West Dunbartonshire Council to cut school week to save £1m
West Dunbartonshire Council is to cut two-and-a-half hours from the primary school week in a bid to save about £1m.
The cut would affect time for things like "golden time" and assemblies.
The council said teaching time with the regular class teacher would remain protected.
A consultation will suggest options such as an early daily finish or early finish on Fridays.

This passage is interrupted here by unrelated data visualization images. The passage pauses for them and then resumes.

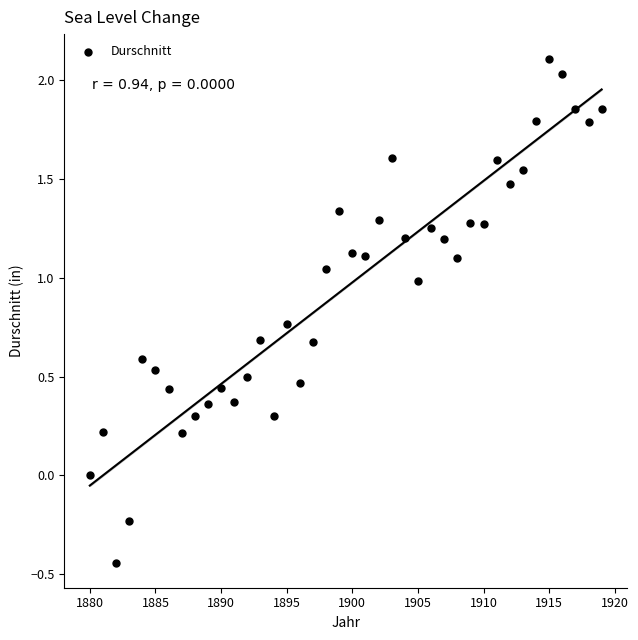

What is the range of Y values (max minus min)?

2.5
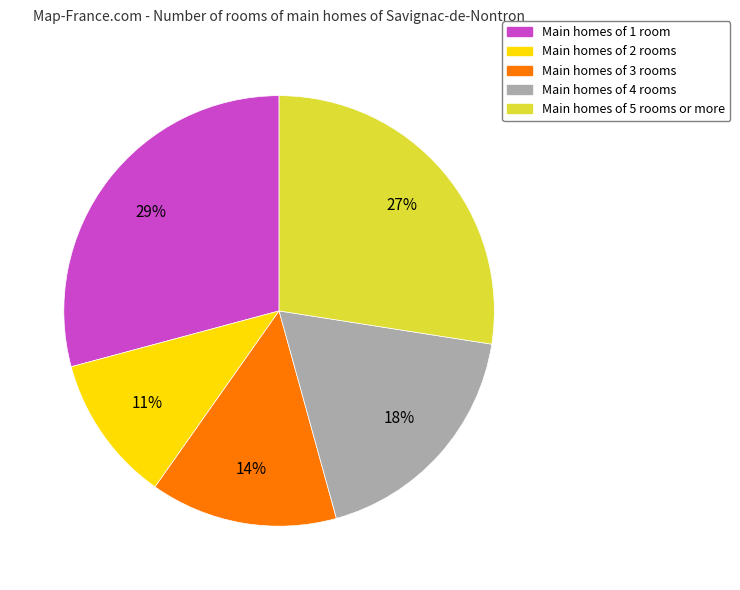

To the nearest percent, what is the difference between the largest and smallest slice percentages?

18%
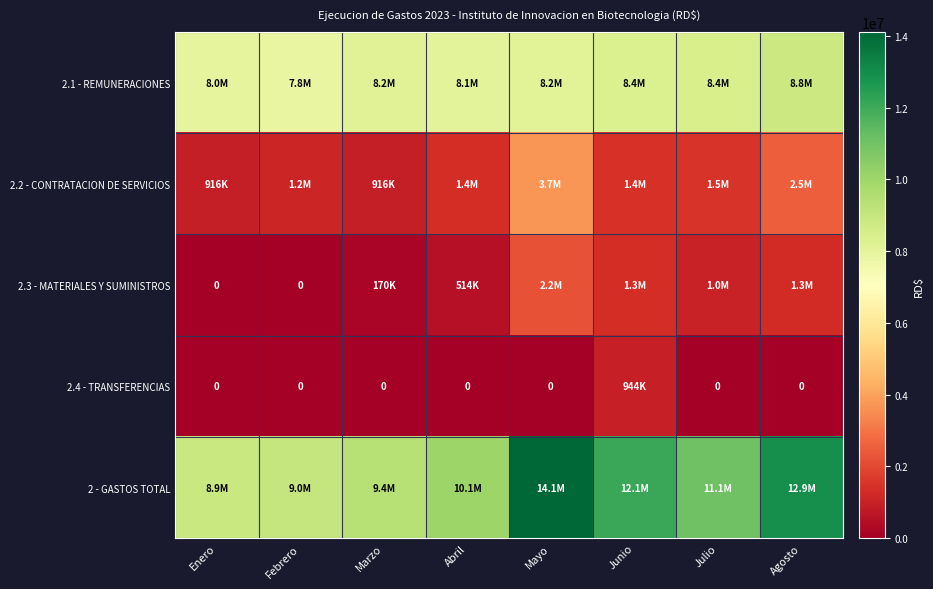

What is the difference between the 2 - GASTOS TOTAL values at Marzo and Agosto?

3520204.7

The plan, which will be phased in from August, has been branded "a disgrace" by some parents.
Labour-run West Dunbartonshire Council is looking to make £17m of savings over the next three years.
In agreeing its latest budget, the authority said it had to make "tough decisions to balance its budget" after seeing its funding "reduced by 22% over the past five years".

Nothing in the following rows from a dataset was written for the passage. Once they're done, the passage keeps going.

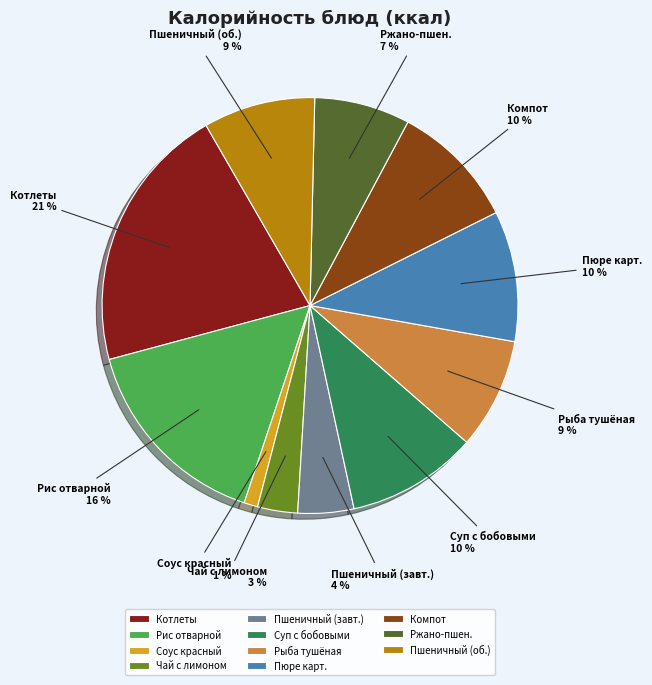

Is the sum of Котлеты and Пюре карт. greater than half?

No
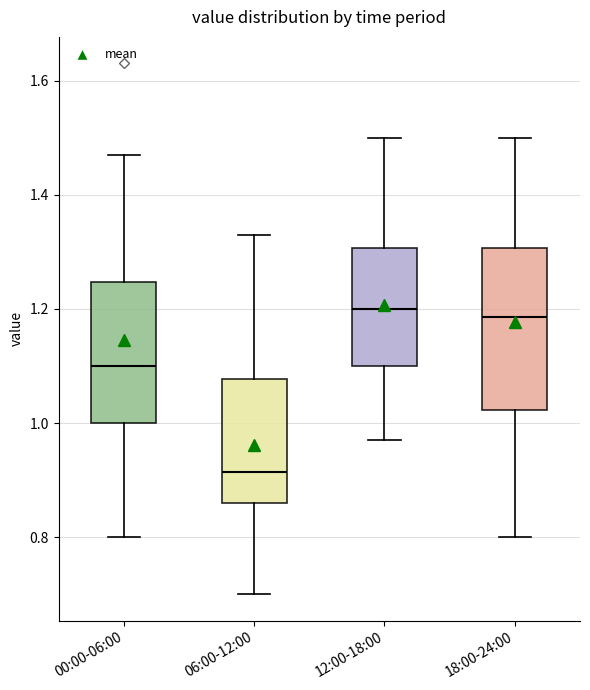

Which box is the tallest, from its lower edge to its upper edge?

18:00-24:00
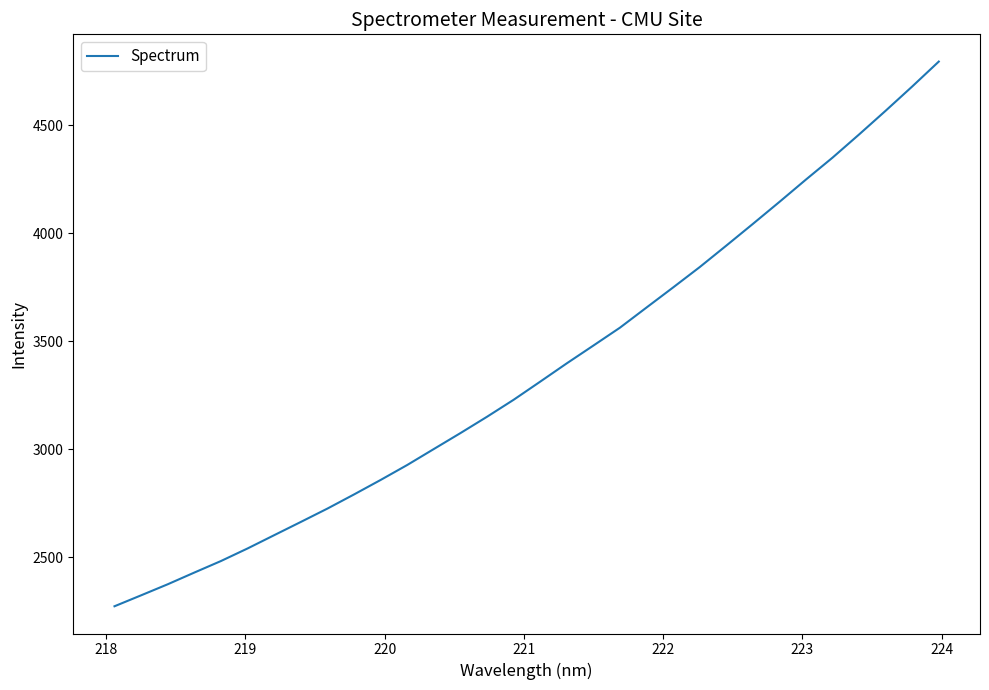

What is the maximum value shown in the chart?

4794.4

In a statement, the council said: "One of these decisions is to change the primary school week from 25 hours to 22.5 hours per week.
"This will match the 22.5 hours per week that teachers are currently contracted to spend in the classroom. A number of other councils are currently considering similar changes.

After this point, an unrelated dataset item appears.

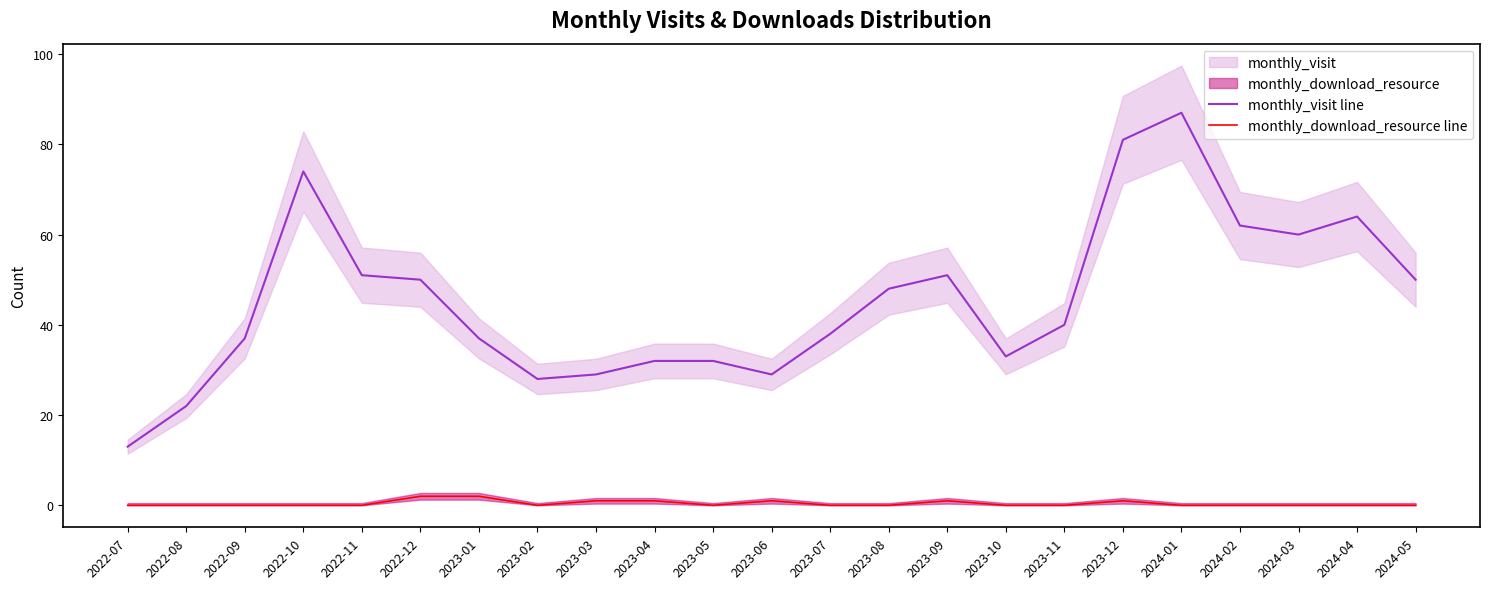

What is the maximum value shown in the chart?

87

"In the current timetable the 2.5 hours in question are currently provided by teachers who are not the pupils' usual class teacher, and may in some cases include periods of 'golden time' or assemblies."
The council said that the new timetable would be shorter "but the teaching time with the class teacher remains protected and will deliver our pupils a high quality of education".
The statement concluded: "The council will begin a consultation with parents in March to see how best to introduce this change.
"That could include increasing capacity in breakfast clubs and starting the school day at 9.30am, or ending the school day at 2.30pm each day.
"Alternatively it could be keeping the current hours of 9am to 3pm from Monday to Thursday and finishing the school day at lunch time on Fridays. Other patterns are also possible."
The council said it would aim to introduce agreed new arrangements "on a phased basis from August 2015" starting with primary one to primary three children.
One West Dunbartonshire parent, Clare Henderson, said of the council: "Their announcement yesterday to reduce the school day for primary school children in West Dunbartonshire by 2.5 hours (19 days over a school year) is a disgrace.
"The true sentiment of parental feeling is apparent in the social media group on Facebook."
Ms Henderson said the page titled "No to reducing primary school hours in West Dunbartonshire" had been set up to provide "a central place for parents to register their feelings".
She added: "The page has attracted over 2,000 likes and the online petition set up by another parent has over 2,500 signatures."